Beleidsregel Proef Samenwonen gemeente Almere

Geldend van 01-01-2025 t/m heden

Intitulé

Beleidsregel Proef Samenwonen gemeente Almere

Inleiding

Met deze beleidsregel maken we het mogelijk dat uitkeringsgerechtigden een periode op proef kunnen samenwonen, zonder dat dit gevolgen heeft voor het recht op uitkering.

De Algemene bijstandswet bood tot 1996 al de mogelijkheid van een zogenaamde kennismakingsperiode. Dat betekende dat als een uitkeringsgerechtigde met een nieuwe partner ging samenwonen, de bijstandsuitkering gedurende een aantal maanden ongewijzigd kon worden voortgezet. Deze situatie deed zich vaak voor bij alleenstaande ouders met minderjarige kinderen, voor wie het samenwonen met een nieuwe partner een ingrijpende gebeurtenis kan zijn.

Door het opnieuw invoeren van de kennismakingsperiode denken we deze stap voor uitkeringsgerechtigden eenvoudiger te maken. Ook verwachten we hierdoor minder vaak te belanden in het grijze gebied rondom fraude en oneigenlijk gebruik.

__________________________________________________________________

Het dagelijks bestuur van de gemeente Almere;

gelet op de artikel 18 lid 1 en lid 12 van de Participatiewet;

omdat het wenselijk is regels vast te stellen voor het toepassen van een proefperiode als uitkeringsgerechtigden gaan samenwonen;

b e s l u i t :

de beleidsregel Proef Samenwonen gemeente Almere vast te stellen. De tekst luidt als volgt:

Artikel 1. Begripsomschrijvingen

  • 1. In deze beleidsregel betekent:

    • a.

      Kennismakingsperiode: een periode van maximaal 6 maanden waarin uitkeringsgerechtigden toestemming krijgen om samen te wonen op proef, zoals bedoeld in deze beleidsregel, zonder dat dit samenwonen consequenties heeft voor het recht op en de hoogte van de uitkering.

    • b.

      Uitkeringsgerechtigde: een persoon die van de gemeente Almere een uitkering op grond van de Participatiewet, IOAW of IOAZ ontvangt.

    • c.

      De gemeente Almere: het dagelijks bestuur van de gemeente Almere.

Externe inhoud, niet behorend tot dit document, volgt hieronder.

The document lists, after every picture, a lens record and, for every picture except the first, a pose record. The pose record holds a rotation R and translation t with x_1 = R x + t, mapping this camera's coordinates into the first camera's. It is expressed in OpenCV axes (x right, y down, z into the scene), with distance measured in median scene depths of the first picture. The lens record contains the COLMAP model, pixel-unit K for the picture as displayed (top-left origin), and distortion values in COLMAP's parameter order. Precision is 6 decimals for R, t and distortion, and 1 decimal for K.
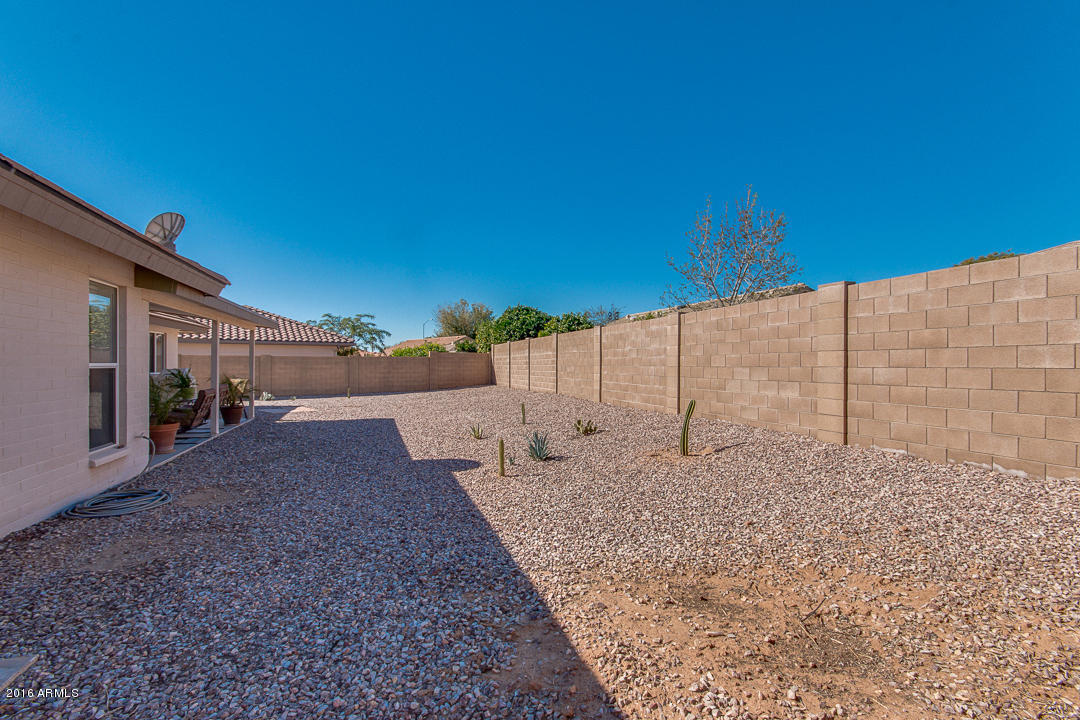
lens RADIAL K [[514.9, 0, 549.0], [0, 514.9, 364.6], [0, 0, 1]] dist [0.013037, 0.001052]
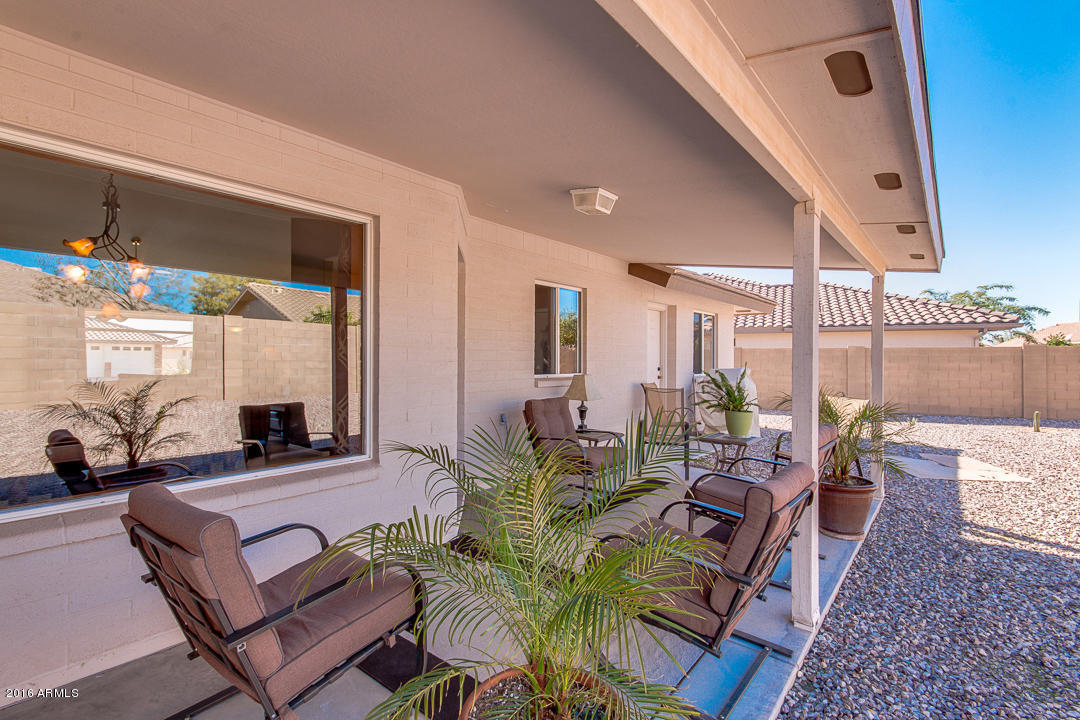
lens RADIAL K [[514.9, 0, 546.9], [0, 514.9, 351.7], [0, 0, 1]] dist [0.013037, 0.001052]
pose [[0.546058, -0.012243, -0.837658, -0.212412], [-0.003112, 0.999857, -0.016643, -0.000609], [0.837742, 0.011695, 0.545942, 0.317125]]
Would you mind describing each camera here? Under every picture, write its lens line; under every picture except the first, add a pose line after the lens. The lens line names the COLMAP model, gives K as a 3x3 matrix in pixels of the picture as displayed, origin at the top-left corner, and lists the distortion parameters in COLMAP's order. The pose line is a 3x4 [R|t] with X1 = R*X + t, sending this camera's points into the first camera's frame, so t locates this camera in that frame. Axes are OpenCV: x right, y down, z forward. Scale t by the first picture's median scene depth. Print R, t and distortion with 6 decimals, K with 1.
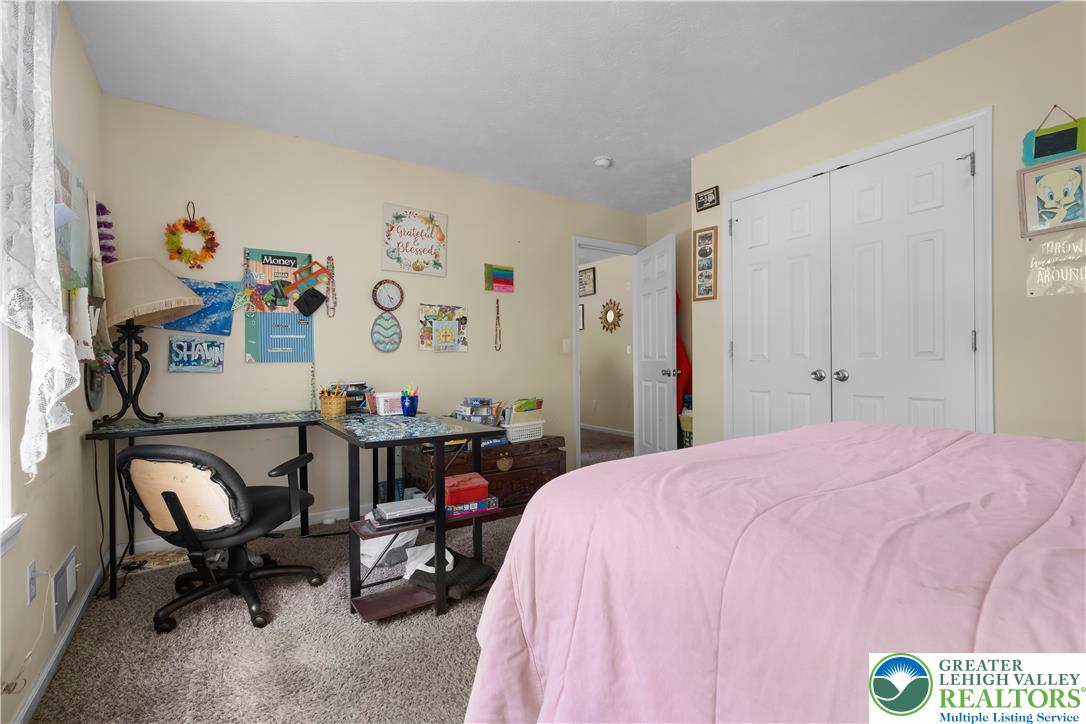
lens RADIAL K [[491.6, 0, 545.8], [0, 491.6, 364.4], [0, 0, 1]] dist [-0.007754, 0.003630]
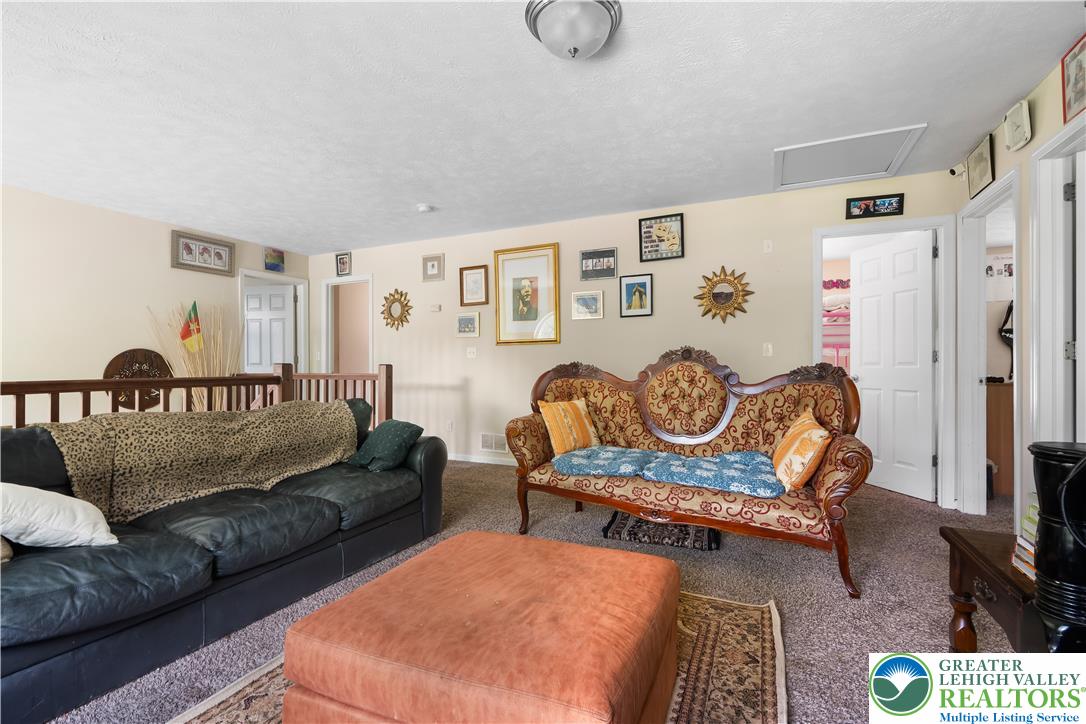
lens RADIAL K [[491.6, 0, 544.0], [0, 491.6, 362.3], [0, 0, 1]] dist [-0.007754, 0.003630]
pose [[0.857497, -0.006944, 0.514441, -0.353946], [0.008502, 0.999964, -0.000674, -0.012947], [-0.514418, 0.004952, 0.857525, 0.545795]]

  • 2. Alle begrippen die in deze beleidsregel worden gebruikt en die niet nader worden omschreven hebben dezelfde betekenis als in de Participatiewet, IOAW, IOAZ en Algemene wet bestuursrecht (Awb).

Artikel 2. Gezamenlijke huishouding

Van een gezamenlijke huishouding is sprake als 2 personen hun hoofdverblijf in dezelfde woning hebben en zij blijk geven zorg te dragen voor elkaar door middel van het leveren van een bijdrage in de kosten van de huishouding dan wel anderszins. Dit is bepaald in artikel 3 lid 3 van de Participatiewet, artikel 3 lid 3 IOAW en artikel 3 lid 3 IOAZ. Wanneer de uitkeringsgerechtigde een beroep doet op de kennismakingsperiode en voldoet aan de in deze beleidsregel gestelde voorwaarden, stellen wij dat gedurende maximaal 6 maanden er nog geen sprake is van het hebben van het hoofdverblijf in de woning van de ander.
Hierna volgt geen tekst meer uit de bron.